By Robb Murray
Free Press Staff Writer
MANKATO — Ben Medrano, a dentist at the Open Door Health Care Center in Mankato, says the best way to truly understand recent news that a growing number of Minnesota third-graders have tooth decay is to tell the story of a recent case. One that involves tears.
Medrano said he encounters patients — including children — who haven’t been able to afford dental care or who were never taught proper oral hygiene.The clinic serves low-income patients.
“They have a higher rate of decay than most children,” Medrano said. “It can be demoralizing because we do see so many patients who hear what we say, they try and do it, but they get discouraged because there’s so much to take care of.”
One recent case shows how, when neglected, poor oral hygiene can have a devastating impact on the life of a person’s teeth.
Medrano recalls the case of a mom whose two daughters, ages 9 and 6, required heavy doses of complicated dental care because of the amount of tooth decay.
He called mom into a room, showed her the X-rays, told her how bad it was.
“And she just started crying,” Medrano said. “She just didn’t know.
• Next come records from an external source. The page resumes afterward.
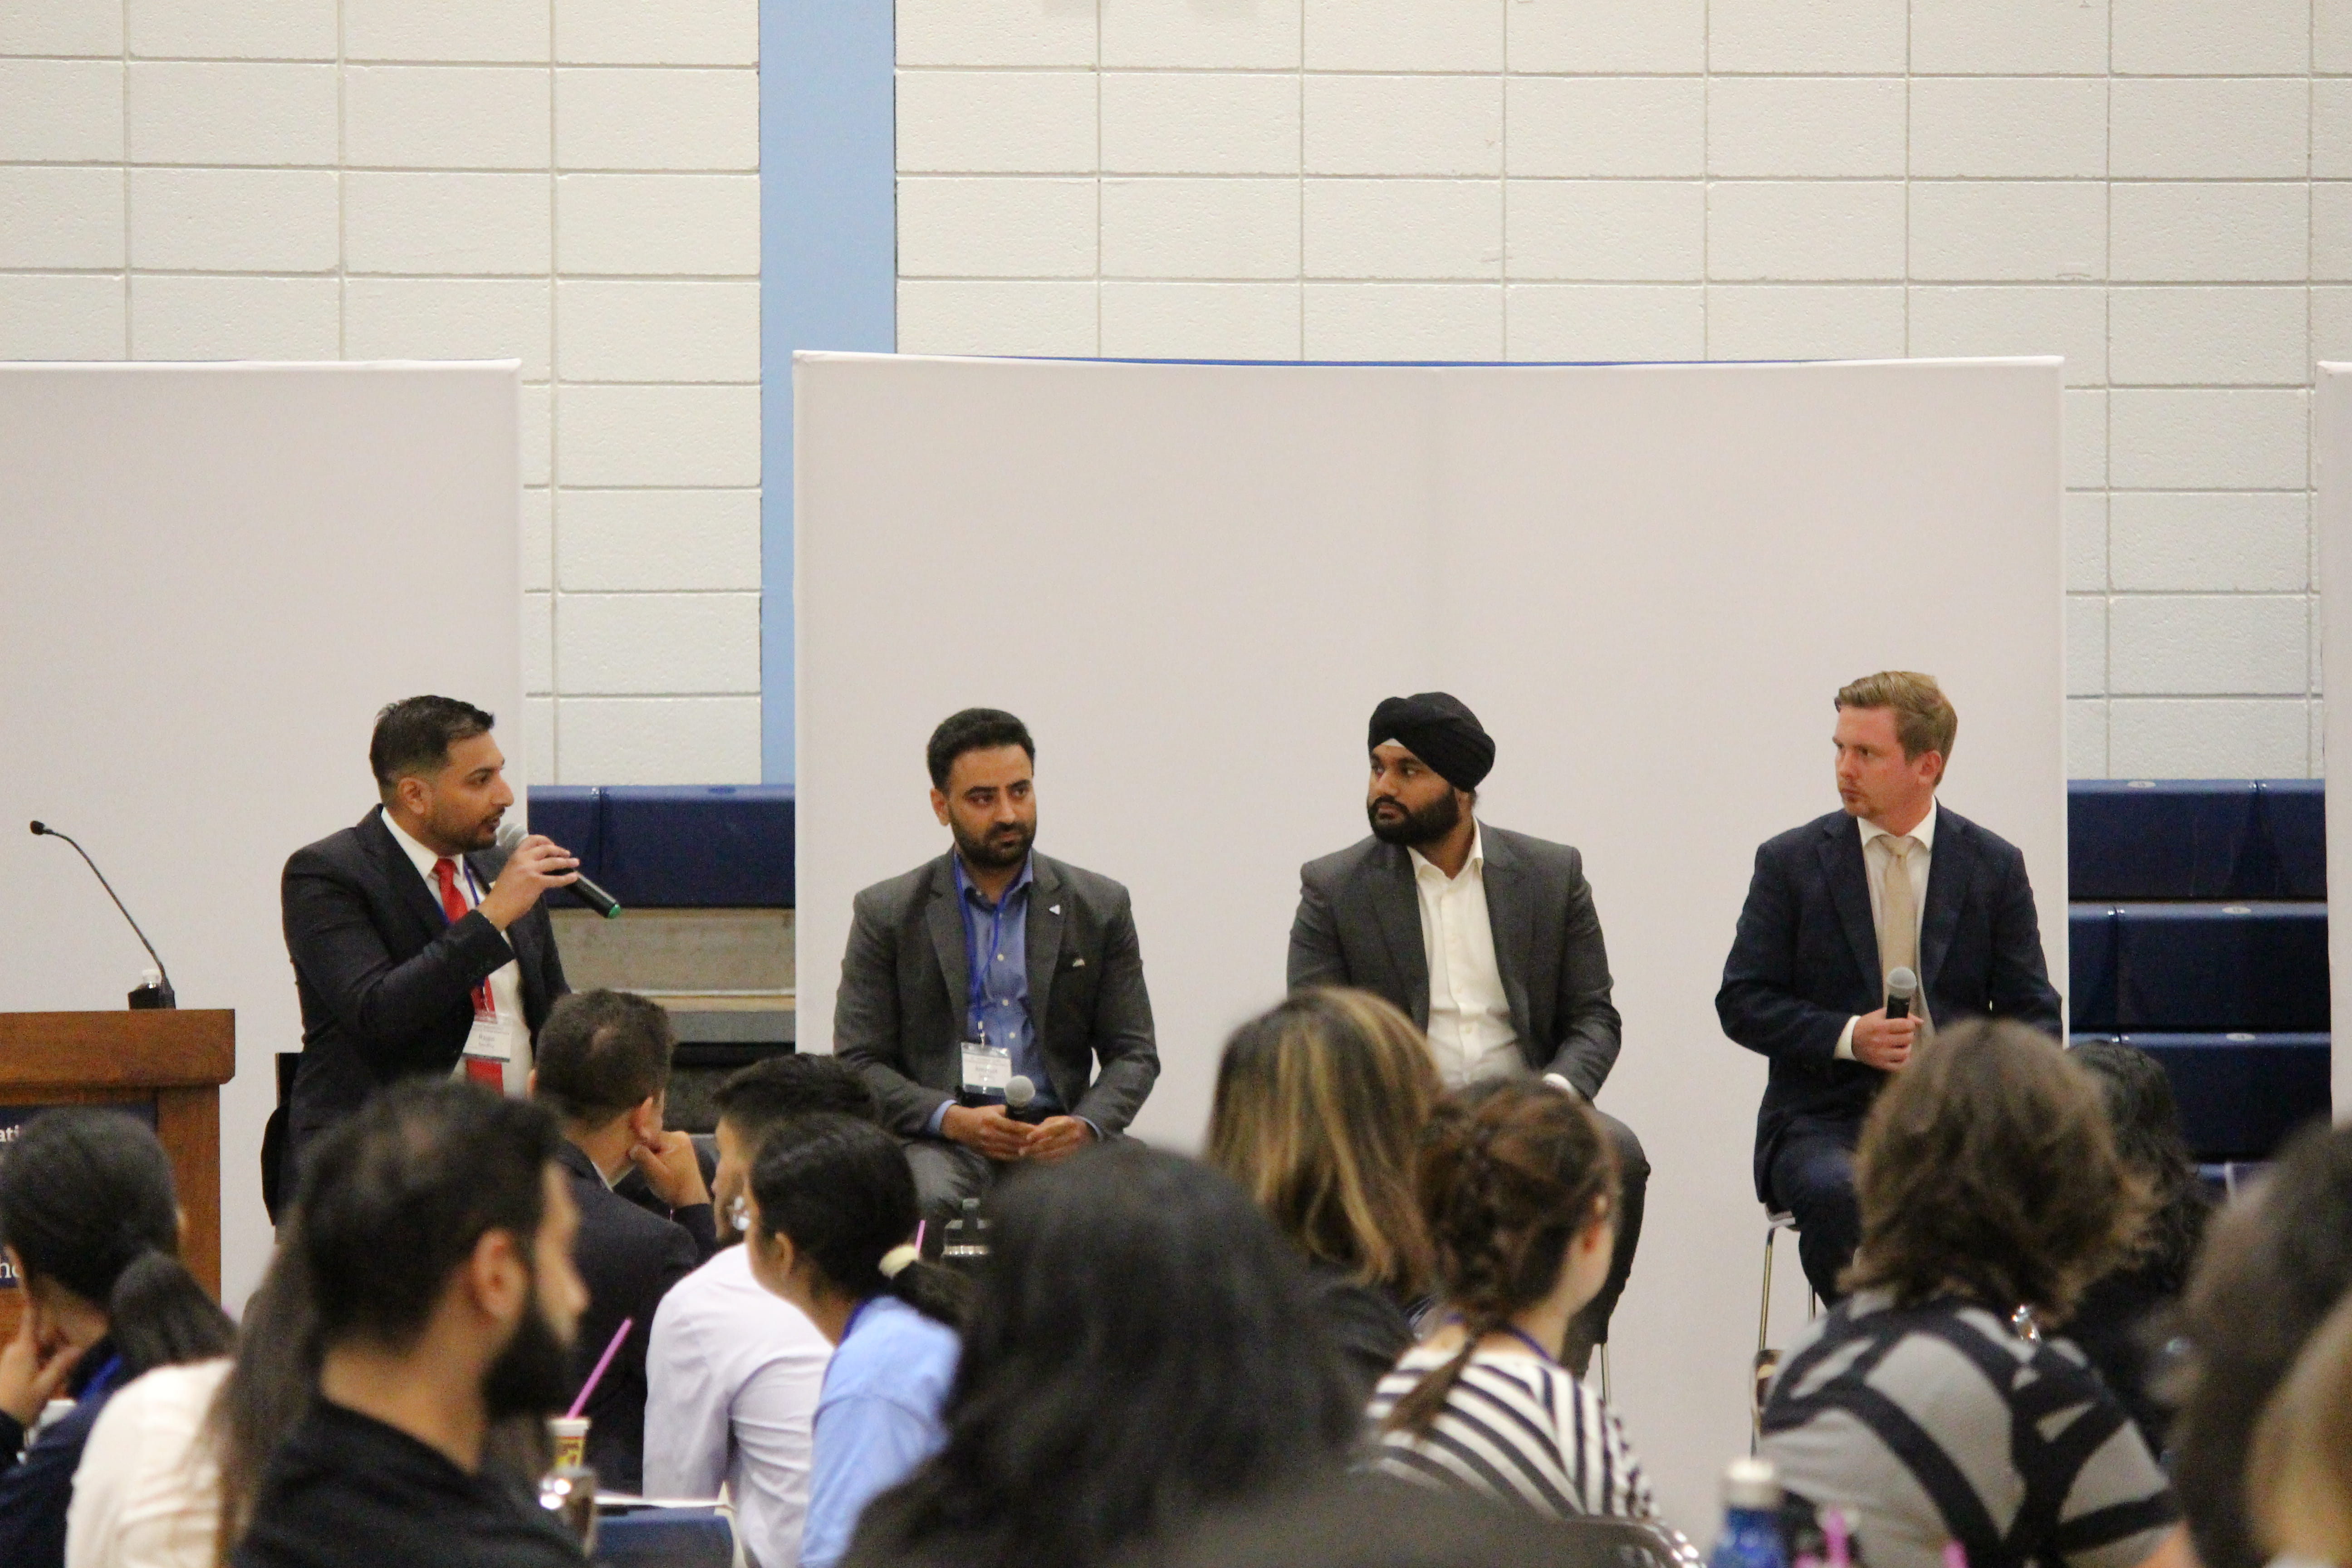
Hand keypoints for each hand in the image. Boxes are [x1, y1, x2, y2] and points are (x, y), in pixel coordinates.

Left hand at [0, 1305, 82, 1427]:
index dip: (36, 1302)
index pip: (31, 1319)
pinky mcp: (6, 1372)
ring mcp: (8, 1362)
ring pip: (34, 1349)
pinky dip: (40, 1362)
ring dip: (48, 1353)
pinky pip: (27, 1360)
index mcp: (23, 1349)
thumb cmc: (20, 1404)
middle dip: (55, 1339)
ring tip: (66, 1364)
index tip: (39, 1284)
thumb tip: (78, 1347)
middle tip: (75, 1346)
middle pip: (37, 1336)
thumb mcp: (46, 1386)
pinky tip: (50, 1374)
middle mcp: (13, 1351)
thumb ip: (62, 1365)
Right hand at [479, 835, 579, 929]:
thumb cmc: (503, 892)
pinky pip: (556, 879)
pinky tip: (573, 877)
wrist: (497, 906)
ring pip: (553, 862)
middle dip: (559, 850)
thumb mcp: (511, 871)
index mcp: (516, 856)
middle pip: (546, 849)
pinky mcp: (537, 882)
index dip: (544, 840)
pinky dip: (567, 878)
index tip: (552, 845)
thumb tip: (539, 868)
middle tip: (567, 854)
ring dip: (567, 862)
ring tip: (575, 862)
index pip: (531, 840)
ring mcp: (531, 870)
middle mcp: (523, 859)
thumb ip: (524, 866)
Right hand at [628, 1129, 710, 1210]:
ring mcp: (682, 1143)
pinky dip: (657, 1156)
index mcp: (675, 1138)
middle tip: (641, 1165)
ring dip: (650, 1155)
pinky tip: (656, 1167)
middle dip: (645, 1151)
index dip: (638, 1146)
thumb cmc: (672, 1186)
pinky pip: (663, 1149)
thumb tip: (632, 1146)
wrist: (689, 1200)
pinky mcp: (681, 1151)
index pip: (649, 1135)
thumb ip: (642, 1155)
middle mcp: (680, 1136)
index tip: (631, 1157)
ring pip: (657, 1145)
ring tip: (649, 1168)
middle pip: (653, 1139)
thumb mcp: (653, 1172)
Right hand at [941, 1103, 1034, 1161]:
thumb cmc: (979, 1114)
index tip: (1037, 1130)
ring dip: (1023, 1150)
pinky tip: (1023, 1155)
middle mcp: (990, 1133)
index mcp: (992, 1120)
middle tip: (1040, 1141)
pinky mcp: (986, 1152)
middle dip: (1028, 1141)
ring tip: (1035, 1149)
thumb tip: (1024, 1112)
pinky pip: (1003, 1156)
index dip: (1026, 1129)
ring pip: (1010, 1149)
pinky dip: (1014, 1156)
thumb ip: (1007, 1111)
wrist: (960, 1125)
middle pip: (1013, 1139)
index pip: (1013, 1126)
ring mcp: (988, 1144)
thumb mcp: (992, 1109)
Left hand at [1022, 1116, 1094, 1163]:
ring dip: (1038, 1155)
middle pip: (1051, 1143)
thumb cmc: (1064, 1123)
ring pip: (1052, 1153)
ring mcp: (1073, 1146)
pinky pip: (1056, 1159)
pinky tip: (1036, 1157)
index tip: (1028, 1138)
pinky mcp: (1071, 1155)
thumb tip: (1030, 1135)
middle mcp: (1072, 1135)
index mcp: (1068, 1123)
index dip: (1039, 1134)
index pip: (1051, 1129)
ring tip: (1027, 1155)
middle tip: (1022, 1151)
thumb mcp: (1055, 1120)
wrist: (1084, 1131)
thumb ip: (1044, 1127)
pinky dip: (1044, 1159)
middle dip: (1035, 1148)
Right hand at [1852, 1008, 1916, 1070]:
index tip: (1905, 1025)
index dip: (1909, 1024)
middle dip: (1908, 1035)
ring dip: (1907, 1047)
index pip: (1907, 1025)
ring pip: (1905, 1053)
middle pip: (1908, 1038)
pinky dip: (1903, 1060)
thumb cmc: (1867, 1024)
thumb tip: (1920, 1021)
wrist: (1849, 1039)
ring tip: (1901, 1044)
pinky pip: (1899, 1065)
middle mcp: (1882, 1040)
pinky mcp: (1880, 1064)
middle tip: (1903, 1034)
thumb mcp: (1880, 1014)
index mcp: (1881, 1026)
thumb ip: (1900, 1014)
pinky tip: (1900, 1055)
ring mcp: (1881, 1054)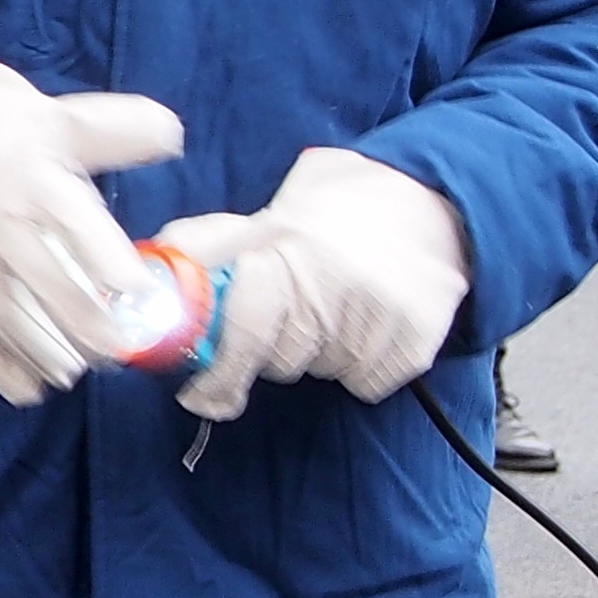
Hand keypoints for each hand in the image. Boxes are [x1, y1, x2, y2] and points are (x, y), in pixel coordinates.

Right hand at [0, 62, 186, 406]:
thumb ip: (119, 131)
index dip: (112, 265)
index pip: (80, 227)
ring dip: (46, 354)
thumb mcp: (56, 114)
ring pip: (9, 318)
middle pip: (50, 286)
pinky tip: (24, 389)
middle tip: (116, 352)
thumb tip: (173, 137)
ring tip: (75, 373)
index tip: (141, 296)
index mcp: (37, 179)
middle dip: (89, 327)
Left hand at [157, 149, 473, 423]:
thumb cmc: (345, 206)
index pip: (235, 318)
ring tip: (335, 307)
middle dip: (259, 357)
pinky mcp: (412, 337)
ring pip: (315, 371)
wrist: (439, 203)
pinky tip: (369, 324)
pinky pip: (364, 382)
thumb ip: (215, 237)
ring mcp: (372, 308)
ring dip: (315, 353)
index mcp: (281, 238)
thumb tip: (158, 260)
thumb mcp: (278, 204)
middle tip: (275, 332)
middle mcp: (325, 274)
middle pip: (270, 356)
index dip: (213, 368)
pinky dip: (362, 366)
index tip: (198, 395)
And I had to tell her, ‘This is not your daughter’s fault.’”
That mom’s breakdown that day inspired her and her daughters to take charge and take control of their oral hygiene. And now, after another visit or two, their repair work that drove mom to tears will be complete, and they’ll be on to regular visits at six-month intervals.
Tooth decay among kids is getting worse. The Minnesota Department of Health recently released a report showing the tooth decay rate among third-graders is about 55 percent, 2 percent higher than the national average.
The report, called “Minnesota Oral Health Plan: Advancing Optimal Oral Health for All Minnesotans,” is available at the Department of Health website. It outlines the populations most at risk for oral disease, the obstacles to routine dental care, and strategies for improving oral health and reducing millions of dollars of unnecessary medical costs.
In the Mankato area, Open Door already has begun a prevention program aimed at reducing the rates of tooth decay among all children.
Sarah Kruse, Open Door CEO, said they discovered when they were partnering with Minnesota State University’s dental hygiene program that more and more kids were coming in with serious dental care needs, the kind of needs for which they’d be referred to the dentist.
Because of this, Kruse said they developed a prevention program that went into the schools and, with a parent’s permission, screened kids for dental problems and educated them on proper hygiene.
The program was piloted three years ago. Now, they reach nearly every school in Mankato as well as schools in St. Peter and Nicollet. Last year, they screened 1,000 kids.
“Our hope is that as we do this each year and teach prevention, maybe we’ll see fewer of those kids,” Kruse said.
She said they’re also hoping to expand the dental program. They’re hoping to announce the physical expansion of Open Door as well as add another dentist.
The health department’s report said that, not surprisingly, low-income children bear the greatest burden of oral diseases in the state.
“Children eligible for free or reduced lunch were almost one and a half times more likely to experience tooth decay and almost three times more likely to have the decay go untreated than more affluent peers,” the report’s executive summary said.
“One encouraging finding is the proportion of Minnesota third-graders with untreated tooth decay (18 percent) was lower than the national target (26 percent).”
Another telling figure: There was $148 million in emergency department charges in Minnesota between 2007 and 2010 for preventable, non-traumatic conditions that could have been handled in a dentist’s office.
“The figure points to possible barriers to routine oral health care such as the lack of affordable dental insurance and clear information regarding public program dental benefits, along with the undervaluing of the importance of dental health to overall health,” the report’s executive summary said.
In a statement issued in conjunction with the report, Minnesota Commissioner of Health Ed Ehlinger said: “It is simply unacceptable to have so many of our children and adults negatively affected by these preventable dental conditions. We have to do a better job investing in public health and access to routine dental care. If we do this, we can significantly reduce oral disease and health care costs in Minnesota.”